TEXTO PARA ANÁLISE -
--- --- ---

O índice Baltic Dry – que acompanha o custo de transporte de matérias-primas a granel, como minérios e grãos, e por isso é visto como indicador de atividade econômica mundial futura – caiu em 80% ante o pico atingido em setembro do ano passado.
Ele está abaixo da marca atingida duramente a crise financeira mundial, e se aproxima de sua marca histórica mais baixa, estabelecida no começo de 2016, o mais recente período de contração anualizada no comércio mundial. de acordo com o CPB World Trade Monitor.
O transporte de cargas à China despencou este ano. Dados da VesselsValue, uma companhia que acompanha volumes de carga e outras atividades do setor, demonstram que as importações chinesas de cargas secas despencaram do começo de janeiro para cá.
A parada súbita de boa parte do setor industrial chinês é refletida nas tarifas de frete da China para os Estados Unidos e Europa, diz Berglund. As tarifas médias no mercado spot, nas rotas da China para o norte da Europa, caíram de US$ 2.096 por contêiner de 40 pés, no começo de janeiro, para cerca de US$ 1,62 mil, uma queda de mais de 22%, de acordo com dados da Xeneta.
Interpretar os dados não é simples. As tarifas em rotas da Ásia à Europa e Estados Unidos muitas vezes caem depois de subir, nas rodadas mensais de negociação entre as companhias de navegação e seus clientes.
Mas a expectativa era de que as tarifas se mantivessem firmes depois de sua alta no começo de janeiro. As companhias de navegação reduziram sua capacidade este ano, em um esforço para elevar as tarifas o bastante para compensar os novos regulamentos IMO 2020, que dispõem o uso de combustíveis menos poluentes mas mais dispendiosos.
Em lugar disso, as tarifas no mercado spot para fretes do leste da Ásia despencaram, e o volume continua a cair. A Alphaliner, uma empresa que fornece dados sobre o setor, diz que cerca de 700 mil contêineres foram retirados das rotas entre a Ásia e o norte da Europa nas oito semanas desde o Ano-Novo chinês, mais que o dobro da redução registrada no período do mesmo feriado um ano atrás. Dezenas de partidas de navios foram canceladas.
As tarifas dos contratos de longo prazo, tipicamente muito mais firmes que as do mercado spot, também caíram, e as das rotas entre a China e o norte da Europa mostram queda de 12%, segundo a Xeneta.

--- --- ---

REGISTROS FORNECIDOS -
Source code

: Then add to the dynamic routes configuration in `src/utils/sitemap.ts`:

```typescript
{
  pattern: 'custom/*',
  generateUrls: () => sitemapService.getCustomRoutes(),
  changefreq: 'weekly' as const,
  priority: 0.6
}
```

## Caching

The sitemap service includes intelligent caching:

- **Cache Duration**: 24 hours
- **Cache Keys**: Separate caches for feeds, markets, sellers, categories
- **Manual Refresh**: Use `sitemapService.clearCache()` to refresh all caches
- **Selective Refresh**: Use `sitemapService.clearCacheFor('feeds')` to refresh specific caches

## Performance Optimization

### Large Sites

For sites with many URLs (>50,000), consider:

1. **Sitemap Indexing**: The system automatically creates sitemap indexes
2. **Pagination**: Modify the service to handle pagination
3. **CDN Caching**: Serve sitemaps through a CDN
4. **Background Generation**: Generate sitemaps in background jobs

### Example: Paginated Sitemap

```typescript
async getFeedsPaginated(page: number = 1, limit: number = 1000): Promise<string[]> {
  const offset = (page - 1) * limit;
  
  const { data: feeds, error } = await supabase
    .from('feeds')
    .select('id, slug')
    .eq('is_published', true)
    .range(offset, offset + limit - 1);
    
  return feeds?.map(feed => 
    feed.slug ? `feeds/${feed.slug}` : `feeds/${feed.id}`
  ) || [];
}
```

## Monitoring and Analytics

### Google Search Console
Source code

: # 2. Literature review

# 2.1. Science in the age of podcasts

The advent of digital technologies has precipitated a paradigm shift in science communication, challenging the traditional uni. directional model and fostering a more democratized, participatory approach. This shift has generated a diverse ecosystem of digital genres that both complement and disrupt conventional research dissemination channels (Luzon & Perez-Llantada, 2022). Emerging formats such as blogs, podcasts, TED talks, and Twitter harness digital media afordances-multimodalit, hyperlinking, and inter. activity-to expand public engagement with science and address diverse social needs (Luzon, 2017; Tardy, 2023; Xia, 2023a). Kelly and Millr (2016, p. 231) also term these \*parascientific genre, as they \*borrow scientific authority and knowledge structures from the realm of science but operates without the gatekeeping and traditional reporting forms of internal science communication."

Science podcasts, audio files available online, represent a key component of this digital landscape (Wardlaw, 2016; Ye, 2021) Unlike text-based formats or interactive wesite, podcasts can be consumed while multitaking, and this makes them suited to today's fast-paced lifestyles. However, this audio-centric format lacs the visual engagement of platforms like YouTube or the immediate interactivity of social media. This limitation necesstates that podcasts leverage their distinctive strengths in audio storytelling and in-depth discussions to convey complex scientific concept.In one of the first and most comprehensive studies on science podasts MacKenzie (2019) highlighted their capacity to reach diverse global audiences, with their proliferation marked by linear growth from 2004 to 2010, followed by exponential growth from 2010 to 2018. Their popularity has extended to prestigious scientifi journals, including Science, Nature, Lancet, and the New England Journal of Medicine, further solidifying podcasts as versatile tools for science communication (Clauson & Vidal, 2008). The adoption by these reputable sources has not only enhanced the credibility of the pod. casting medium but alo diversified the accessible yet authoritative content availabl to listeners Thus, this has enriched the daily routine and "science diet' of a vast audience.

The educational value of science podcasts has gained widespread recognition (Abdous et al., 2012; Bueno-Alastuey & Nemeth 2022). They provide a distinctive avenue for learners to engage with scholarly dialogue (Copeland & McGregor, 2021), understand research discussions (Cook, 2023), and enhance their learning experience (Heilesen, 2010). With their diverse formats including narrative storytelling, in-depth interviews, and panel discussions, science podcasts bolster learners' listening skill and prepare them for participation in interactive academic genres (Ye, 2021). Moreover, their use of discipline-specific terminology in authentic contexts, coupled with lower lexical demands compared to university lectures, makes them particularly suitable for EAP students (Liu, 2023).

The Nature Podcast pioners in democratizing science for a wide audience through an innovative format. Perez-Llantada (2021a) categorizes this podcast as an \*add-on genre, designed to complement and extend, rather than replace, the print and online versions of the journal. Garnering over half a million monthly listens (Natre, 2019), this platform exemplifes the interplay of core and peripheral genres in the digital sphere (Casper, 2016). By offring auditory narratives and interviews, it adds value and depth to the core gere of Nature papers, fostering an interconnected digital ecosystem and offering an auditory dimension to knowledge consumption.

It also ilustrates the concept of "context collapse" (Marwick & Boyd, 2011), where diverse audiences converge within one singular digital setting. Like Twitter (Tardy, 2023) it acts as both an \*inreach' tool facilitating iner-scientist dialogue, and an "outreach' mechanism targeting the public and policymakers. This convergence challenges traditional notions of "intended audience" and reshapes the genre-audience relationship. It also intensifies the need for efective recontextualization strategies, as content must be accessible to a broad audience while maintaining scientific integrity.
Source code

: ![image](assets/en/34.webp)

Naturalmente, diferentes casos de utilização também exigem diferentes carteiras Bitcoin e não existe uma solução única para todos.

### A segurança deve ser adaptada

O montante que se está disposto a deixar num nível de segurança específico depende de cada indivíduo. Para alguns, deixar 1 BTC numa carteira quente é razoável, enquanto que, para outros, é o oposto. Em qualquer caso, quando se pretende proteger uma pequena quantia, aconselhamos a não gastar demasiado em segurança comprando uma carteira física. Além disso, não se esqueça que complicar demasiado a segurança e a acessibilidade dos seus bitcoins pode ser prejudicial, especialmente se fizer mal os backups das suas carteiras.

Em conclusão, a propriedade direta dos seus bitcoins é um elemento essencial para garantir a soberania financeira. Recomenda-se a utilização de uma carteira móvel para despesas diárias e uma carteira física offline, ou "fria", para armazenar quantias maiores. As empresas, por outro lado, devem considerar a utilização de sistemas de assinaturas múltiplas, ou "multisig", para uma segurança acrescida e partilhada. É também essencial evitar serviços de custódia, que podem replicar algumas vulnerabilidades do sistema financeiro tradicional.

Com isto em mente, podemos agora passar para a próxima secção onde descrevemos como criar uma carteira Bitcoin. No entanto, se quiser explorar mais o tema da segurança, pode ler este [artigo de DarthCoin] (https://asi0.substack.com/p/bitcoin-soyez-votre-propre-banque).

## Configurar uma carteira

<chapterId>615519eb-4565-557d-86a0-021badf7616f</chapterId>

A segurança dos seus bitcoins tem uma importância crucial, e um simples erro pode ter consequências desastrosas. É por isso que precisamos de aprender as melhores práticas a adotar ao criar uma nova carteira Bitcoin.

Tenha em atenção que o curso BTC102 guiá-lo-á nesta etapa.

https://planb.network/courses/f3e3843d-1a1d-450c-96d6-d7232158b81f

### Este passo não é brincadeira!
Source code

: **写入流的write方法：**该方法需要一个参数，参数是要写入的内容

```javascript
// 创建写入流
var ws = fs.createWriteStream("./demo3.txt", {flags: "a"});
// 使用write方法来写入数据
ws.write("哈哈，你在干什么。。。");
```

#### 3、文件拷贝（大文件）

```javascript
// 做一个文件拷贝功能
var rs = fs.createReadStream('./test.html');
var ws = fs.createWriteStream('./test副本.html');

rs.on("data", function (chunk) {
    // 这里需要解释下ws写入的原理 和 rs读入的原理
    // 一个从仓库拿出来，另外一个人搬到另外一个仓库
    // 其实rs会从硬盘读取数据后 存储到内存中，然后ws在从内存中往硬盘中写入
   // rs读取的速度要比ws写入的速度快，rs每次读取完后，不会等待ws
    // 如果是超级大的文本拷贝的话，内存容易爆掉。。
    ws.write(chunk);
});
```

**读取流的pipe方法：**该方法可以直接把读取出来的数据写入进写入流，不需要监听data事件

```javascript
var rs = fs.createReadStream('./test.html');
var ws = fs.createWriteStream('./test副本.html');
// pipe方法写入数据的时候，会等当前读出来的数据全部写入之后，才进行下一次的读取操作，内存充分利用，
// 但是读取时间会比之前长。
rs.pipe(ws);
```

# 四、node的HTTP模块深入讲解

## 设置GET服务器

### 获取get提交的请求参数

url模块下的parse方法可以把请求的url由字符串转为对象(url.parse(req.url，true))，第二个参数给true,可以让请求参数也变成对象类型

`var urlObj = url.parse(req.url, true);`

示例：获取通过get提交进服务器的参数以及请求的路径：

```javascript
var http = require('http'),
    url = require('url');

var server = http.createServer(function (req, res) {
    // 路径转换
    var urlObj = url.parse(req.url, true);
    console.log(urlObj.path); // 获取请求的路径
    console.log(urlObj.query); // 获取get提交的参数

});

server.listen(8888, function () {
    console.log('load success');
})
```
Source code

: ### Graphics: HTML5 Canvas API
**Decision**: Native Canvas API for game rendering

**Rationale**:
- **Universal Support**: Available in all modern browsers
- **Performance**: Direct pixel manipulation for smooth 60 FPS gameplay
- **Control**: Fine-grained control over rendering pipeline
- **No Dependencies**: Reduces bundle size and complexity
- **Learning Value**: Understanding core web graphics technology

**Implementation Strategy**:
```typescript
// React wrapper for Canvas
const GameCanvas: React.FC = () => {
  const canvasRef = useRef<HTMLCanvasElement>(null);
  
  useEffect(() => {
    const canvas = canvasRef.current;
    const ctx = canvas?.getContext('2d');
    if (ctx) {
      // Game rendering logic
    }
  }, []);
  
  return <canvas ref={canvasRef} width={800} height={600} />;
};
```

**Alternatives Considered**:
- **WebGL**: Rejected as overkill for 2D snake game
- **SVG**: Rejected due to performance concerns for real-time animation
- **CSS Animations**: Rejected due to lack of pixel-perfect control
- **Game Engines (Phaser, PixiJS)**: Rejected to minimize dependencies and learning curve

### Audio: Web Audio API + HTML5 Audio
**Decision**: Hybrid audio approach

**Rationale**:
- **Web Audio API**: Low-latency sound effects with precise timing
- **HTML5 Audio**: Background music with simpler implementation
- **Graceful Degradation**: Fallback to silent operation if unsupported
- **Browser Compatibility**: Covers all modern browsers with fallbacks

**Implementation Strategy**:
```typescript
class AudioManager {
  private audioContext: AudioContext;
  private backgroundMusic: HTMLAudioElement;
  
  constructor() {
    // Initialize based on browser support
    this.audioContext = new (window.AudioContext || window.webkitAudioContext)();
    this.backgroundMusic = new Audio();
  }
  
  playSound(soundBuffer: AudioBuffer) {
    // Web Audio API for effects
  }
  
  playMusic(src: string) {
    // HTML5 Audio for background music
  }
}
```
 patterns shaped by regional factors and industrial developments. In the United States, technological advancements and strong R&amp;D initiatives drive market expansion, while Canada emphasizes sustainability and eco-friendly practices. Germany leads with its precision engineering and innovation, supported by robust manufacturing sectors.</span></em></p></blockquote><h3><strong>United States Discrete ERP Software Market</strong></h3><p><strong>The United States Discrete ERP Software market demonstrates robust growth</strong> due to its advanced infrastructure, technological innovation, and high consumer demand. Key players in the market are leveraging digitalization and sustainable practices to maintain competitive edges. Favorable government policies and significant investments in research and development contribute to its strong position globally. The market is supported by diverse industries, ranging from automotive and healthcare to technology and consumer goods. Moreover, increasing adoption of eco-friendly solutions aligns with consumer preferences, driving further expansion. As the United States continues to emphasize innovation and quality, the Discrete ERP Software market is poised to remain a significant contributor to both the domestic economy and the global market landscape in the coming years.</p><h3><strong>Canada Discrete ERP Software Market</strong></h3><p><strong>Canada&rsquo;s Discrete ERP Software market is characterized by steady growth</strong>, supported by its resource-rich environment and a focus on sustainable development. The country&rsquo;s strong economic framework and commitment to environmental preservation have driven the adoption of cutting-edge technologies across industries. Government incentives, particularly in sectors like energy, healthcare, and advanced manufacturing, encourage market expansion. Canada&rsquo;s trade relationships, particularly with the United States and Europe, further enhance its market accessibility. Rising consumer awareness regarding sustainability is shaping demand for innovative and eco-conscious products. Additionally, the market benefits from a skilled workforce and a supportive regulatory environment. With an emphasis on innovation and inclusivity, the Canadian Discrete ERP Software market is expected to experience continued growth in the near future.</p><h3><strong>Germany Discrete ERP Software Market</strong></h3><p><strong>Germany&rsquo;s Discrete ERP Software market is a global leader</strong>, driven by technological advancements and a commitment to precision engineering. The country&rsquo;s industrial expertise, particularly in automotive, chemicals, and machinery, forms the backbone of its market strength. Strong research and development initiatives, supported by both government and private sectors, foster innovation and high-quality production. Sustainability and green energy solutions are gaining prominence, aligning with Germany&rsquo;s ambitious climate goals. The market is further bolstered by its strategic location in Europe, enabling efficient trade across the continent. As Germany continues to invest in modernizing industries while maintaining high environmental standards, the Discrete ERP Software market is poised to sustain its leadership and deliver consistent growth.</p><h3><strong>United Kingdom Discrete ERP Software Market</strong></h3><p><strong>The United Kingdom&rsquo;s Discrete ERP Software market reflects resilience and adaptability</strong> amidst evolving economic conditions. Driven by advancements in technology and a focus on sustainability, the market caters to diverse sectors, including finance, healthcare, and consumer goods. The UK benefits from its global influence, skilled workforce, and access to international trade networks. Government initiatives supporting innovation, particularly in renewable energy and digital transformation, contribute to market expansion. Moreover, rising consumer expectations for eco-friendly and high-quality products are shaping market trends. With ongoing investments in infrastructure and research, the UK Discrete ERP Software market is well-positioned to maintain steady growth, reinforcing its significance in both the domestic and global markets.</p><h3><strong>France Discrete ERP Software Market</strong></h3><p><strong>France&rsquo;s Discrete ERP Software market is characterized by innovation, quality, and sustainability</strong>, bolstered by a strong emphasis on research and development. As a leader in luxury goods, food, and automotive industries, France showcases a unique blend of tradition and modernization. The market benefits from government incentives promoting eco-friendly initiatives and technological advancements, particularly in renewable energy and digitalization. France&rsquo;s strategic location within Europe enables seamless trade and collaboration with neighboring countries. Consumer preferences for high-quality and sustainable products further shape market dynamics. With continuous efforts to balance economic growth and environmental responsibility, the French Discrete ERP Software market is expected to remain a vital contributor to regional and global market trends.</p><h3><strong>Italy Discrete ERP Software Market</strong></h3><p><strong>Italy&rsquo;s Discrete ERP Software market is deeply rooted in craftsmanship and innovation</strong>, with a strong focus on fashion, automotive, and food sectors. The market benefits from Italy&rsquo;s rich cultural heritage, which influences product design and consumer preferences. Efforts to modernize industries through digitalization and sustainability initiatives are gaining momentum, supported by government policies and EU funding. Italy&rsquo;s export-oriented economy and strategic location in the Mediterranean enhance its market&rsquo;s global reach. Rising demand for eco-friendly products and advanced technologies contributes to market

--- --- ---

TAREFAS A REALIZAR -
• 1. Liste todas as porcentagens que aparecem no texto sobre o frete marítimo, cada uma com o que ela mede.
• 2. Transcreva do texto sobre o frete marítimo tudo o que vai de "O transporte de" até "janeiro para cá.".
• 3. Responda com base no texto sobre o frete marítimo:
(a) Quando foi estabelecida a marca histórica mais baixa do índice Baltic Dry?
(b) Qual era a tarifa média no mercado spot por contêiner de 40 pés, da China para o norte da Europa, no começo de janeiro?
(c) Segundo a Alphaliner, quantos contêineres foram retirados das rotas entre a Ásia e o norte da Europa nas oito semanas desde o Ano-Novo chinês?

SUAS RESPOSTAS -
• 1.
- 80%: queda do índice Baltic Dry em relação ao pico de setembro do ano passado
- mais de 22%: queda das tarifas médias no mercado spot nas rotas da China para o norte da Europa
- 12%: queda das tarifas dos contratos de longo prazo nas rotas entre a China e o norte da Europa

• 2.
O transporte de cargas à China despencou este ano. Dados da VesselsValue, uma companhia que acompanha volumes de carga e outras atividades do setor, demonstram que as importações chinesas de cargas secas despencaram do começo de janeiro para cá.

• 3.
(a) No começo de 2016.
(b) US$ 2.096.
(c) Cerca de 700 mil contêineres.